Jacobin and the DSA serve to provide a “left” cover for trade unions and the Democratic Party. Along with other organizations that comprise the pseudo-left, they represent the interests of affluent upper middle-class layers, including trade union executives and aspiring executives.

Blanc begins his piece with the statement, “Educators have felt their own power — and they have recognized their class enemies.”

It is true that teachers, students, and workers throughout the country and the world are beginning to recognize their class enemies, but not in the way Blanc thinks. If there is a positive outcome of the strike, it is that teachers and other sections of the working class will learn that among the “class enemies” are to be included not only the Democratic and Republican politicians, but also the unions themselves and those, like Blanc and Jacobin, who serve as their political attorneys.

In opposition to the craven support for the unions and the Democrats, the World Socialist Web Site Teacher Newsletter and the Socialist Equality Party fought for teachers to organize rank-and-file committees, independent of the unions, in order to mobilize the broadest sections of the working class in defense of striking teachers, and to expand the strike to educators throughout the state and nationally.
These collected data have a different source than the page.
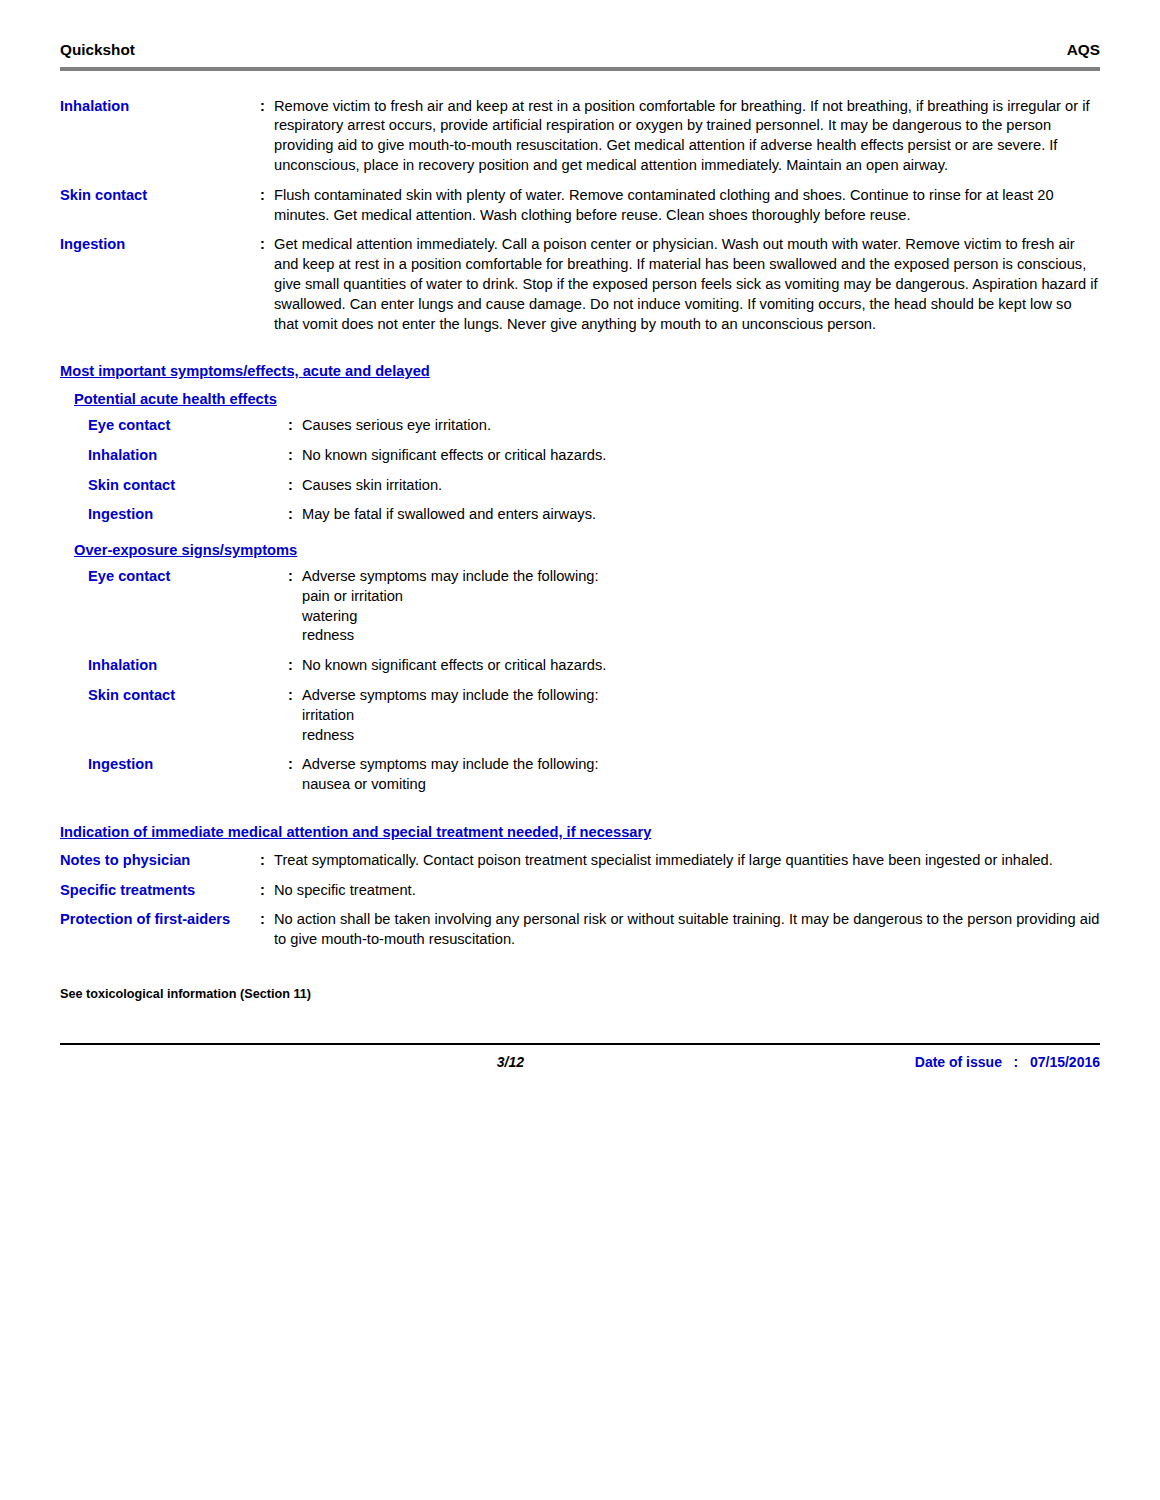Quickshot AQS
| Inhalation | : | Remove victim to fresh air and keep at rest in a position comfortable for breathing. If not breathing, if breathing is irregular or if respiratory arrest occurs, provide artificial respiration or oxygen by trained personnel. It may be dangerous to the person providing aid to give mouth-to-mouth resuscitation. Get medical attention if adverse health effects persist or are severe. If unconscious, place in recovery position and get medical attention immediately. Maintain an open airway. |
| Skin contact | : | Flush contaminated skin with plenty of water. Remove contaminated clothing and shoes. Continue to rinse for at least 20 minutes. Get medical attention. Wash clothing before reuse. Clean shoes thoroughly before reuse. |
| Ingestion | : | Get medical attention immediately. Call a poison center or physician. Wash out mouth with water. Remove victim to fresh air and keep at rest in a position comfortable for breathing. If material has been swallowed and the exposed person is conscious, give small quantities of water to drink. Stop if the exposed person feels sick as vomiting may be dangerous. Aspiration hazard if swallowed. Can enter lungs and cause damage. Do not induce vomiting. If vomiting occurs, the head should be kept low so that vomit does not enter the lungs. Never give anything by mouth to an unconscious person. |
Most important symptoms/effects, acute and delayed
Potential acute health effects
| Eye contact | : | Causes serious eye irritation. |
| Inhalation | : | No known significant effects or critical hazards. |
| Skin contact | : | Causes skin irritation. |
| Ingestion | : | May be fatal if swallowed and enters airways. |
Over-exposure signs/symptoms
| Eye contact | : | Adverse symptoms may include the following: pain or irritation watering redness |
| Inhalation | : | No known significant effects or critical hazards. |
| Skin contact | : | Adverse symptoms may include the following: irritation redness |
| Ingestion | : | Adverse symptoms may include the following: nausea or vomiting |
Indication of immediate medical attention and special treatment needed, if necessary
| Notes to physician | : | Treat symptomatically. Contact poison treatment specialist immediately if large quantities have been ingested or inhaled. |
| Specific treatments | : | No specific treatment. |
| Protection of first-aiders | : | No action shall be taken involving any personal risk or without suitable training. It may be dangerous to the person providing aid to give mouth-to-mouth resuscitation. |
See toxicological information (Section 11)
3/12 Date of issue : 07/15/2016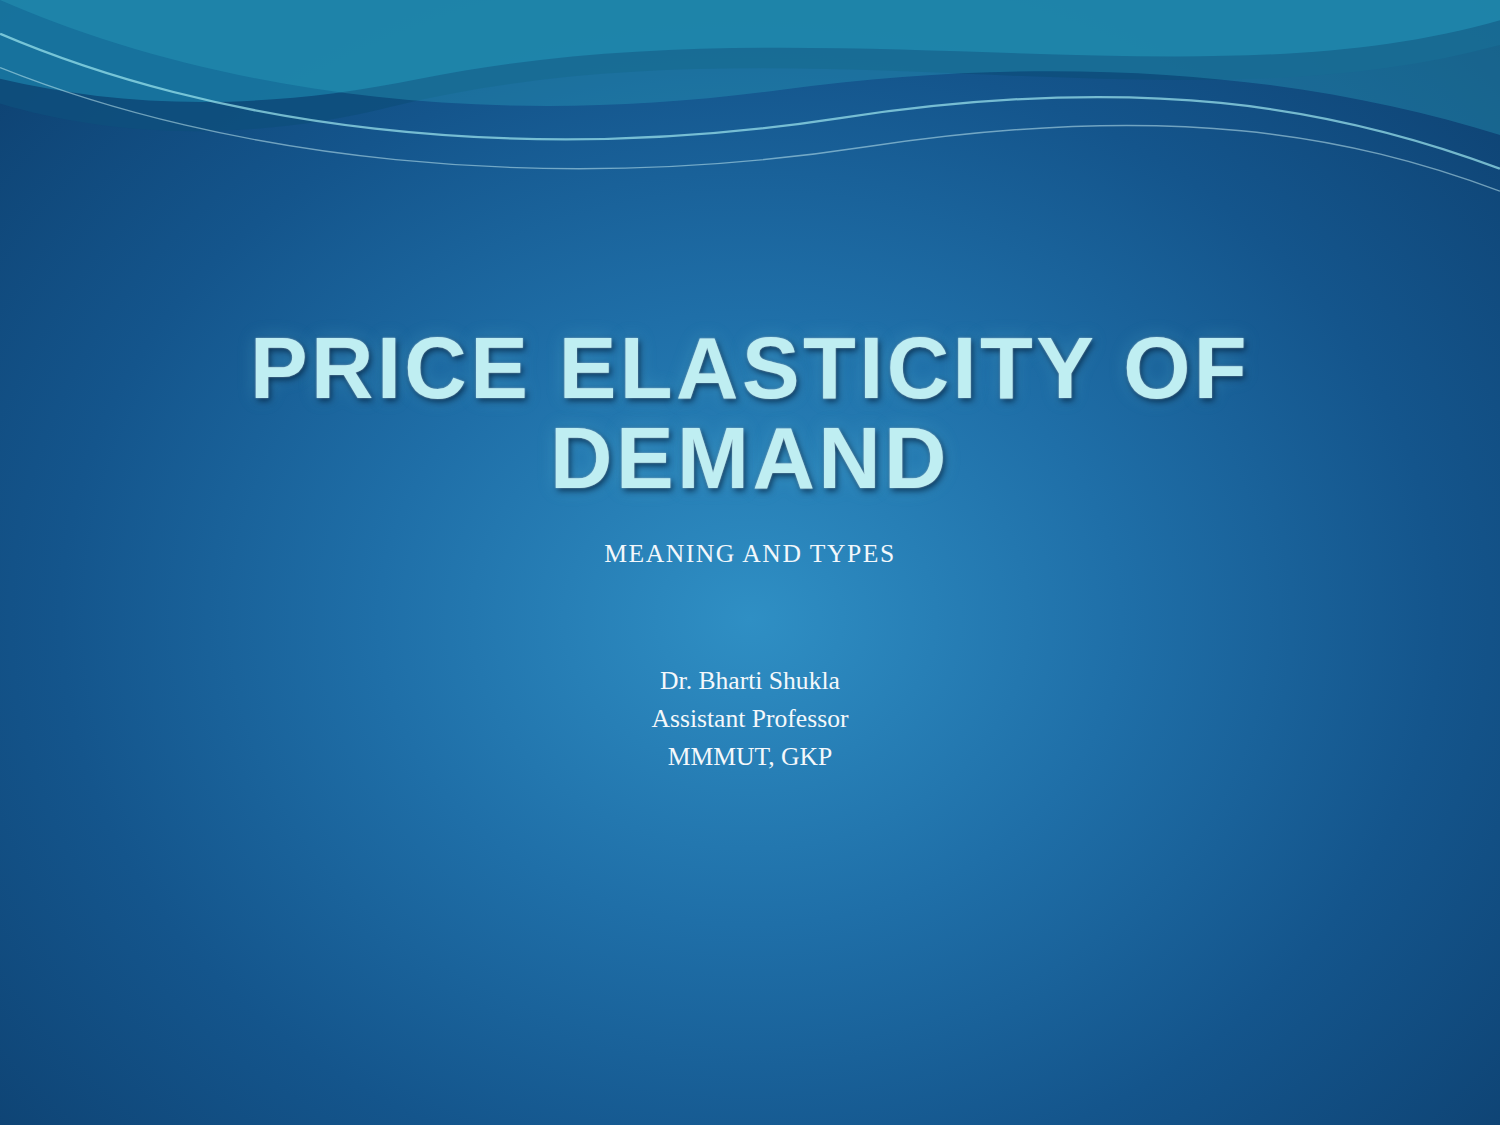Price Elasticity of Demand
MEANING AND TYPES
Dr. Bharti Shukla Assistant Professor MMMUT, GKP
The committees, we insisted, had to fight for demands that teachers and students need, including full funding to public education, not what the corporate and political establishment and the unions claim is affordable.

The development of a powerful movement of teachers, parents and students to fight for the right to high quality public education will require a genuine struggle for socialism, not the fake socialism of the DSA and Jacobin. This means building a powerful movement of the working class in opposition to both the Democrats and Republicans and the capitalist system they defend. The aim of such a movement must be the expropriation of the fortunes of the super-rich and the socialist reorganization of economic and social life to meet human needs, not private profit.